Once enough oxygen is inhaled through pranayama, it’s time to push that essential life saving element to each part of the body. This can be done through Yoga, basic principle of which is to give momentum to every organ of the body, both internal and external and supply extra oxygen to all organs.
Different asanas or poses render benefits to different organs. Practicing some intentional movements help to loosen up the stiff areas of an individual’s body. An intended yoga asana tightens or stretches the intended area, thus drawing blood carrying oxygen when released. Hence, relaxing after every asana is crucial for maximum benefit.
For example, in mandukasana, the pressure is applied on pancreas, which produces insulin in the body. This helps a diabetic. A few warm-up movements and 8 to 10 select asanas according to one’s body requirement practiced atleast 5 days a week makes for a healthy and energetic body.
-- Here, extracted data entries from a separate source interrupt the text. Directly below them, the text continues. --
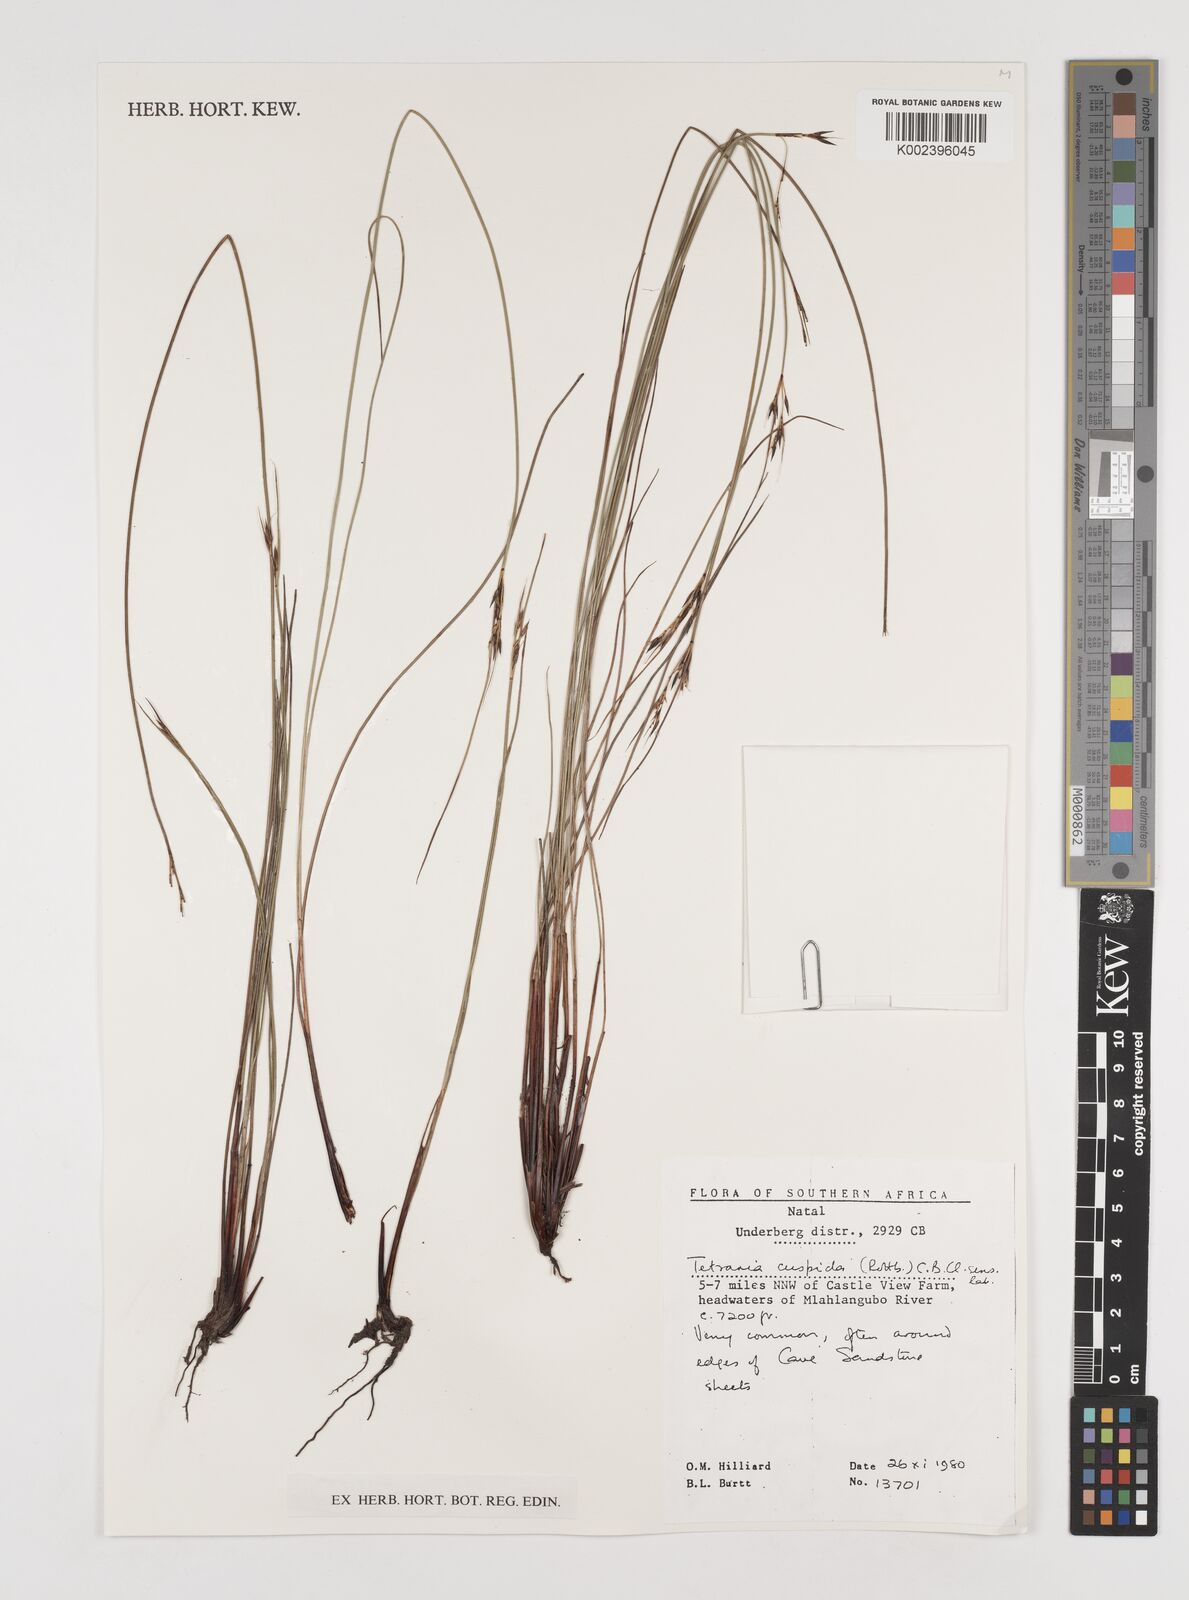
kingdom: Plantae
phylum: Tracheophyta
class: Liliopsida
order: Poales
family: Cyperaceae
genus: Schoenus
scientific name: Schoenus cuspidatus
Early morning, empty stomach is ideal for practicing yoga. If not, anytime after two hours of meal and atleast an hour prior to the next meal is fairly good. Half an hour each for pranayama and yoga in a day is sufficient maintain regular health. Any disease condition may require more practice under a guru’s supervision.
It’s now common for hotels and resorts to incorporate yoga into activities on offer for guests. Continuing practice of yoga during travel helps in getting rid of jet lags, anxiety and physical strain to enjoy the destination better.
Besides being physically engaging, yoga imparts innate powers of reflection, introspection and wisdom.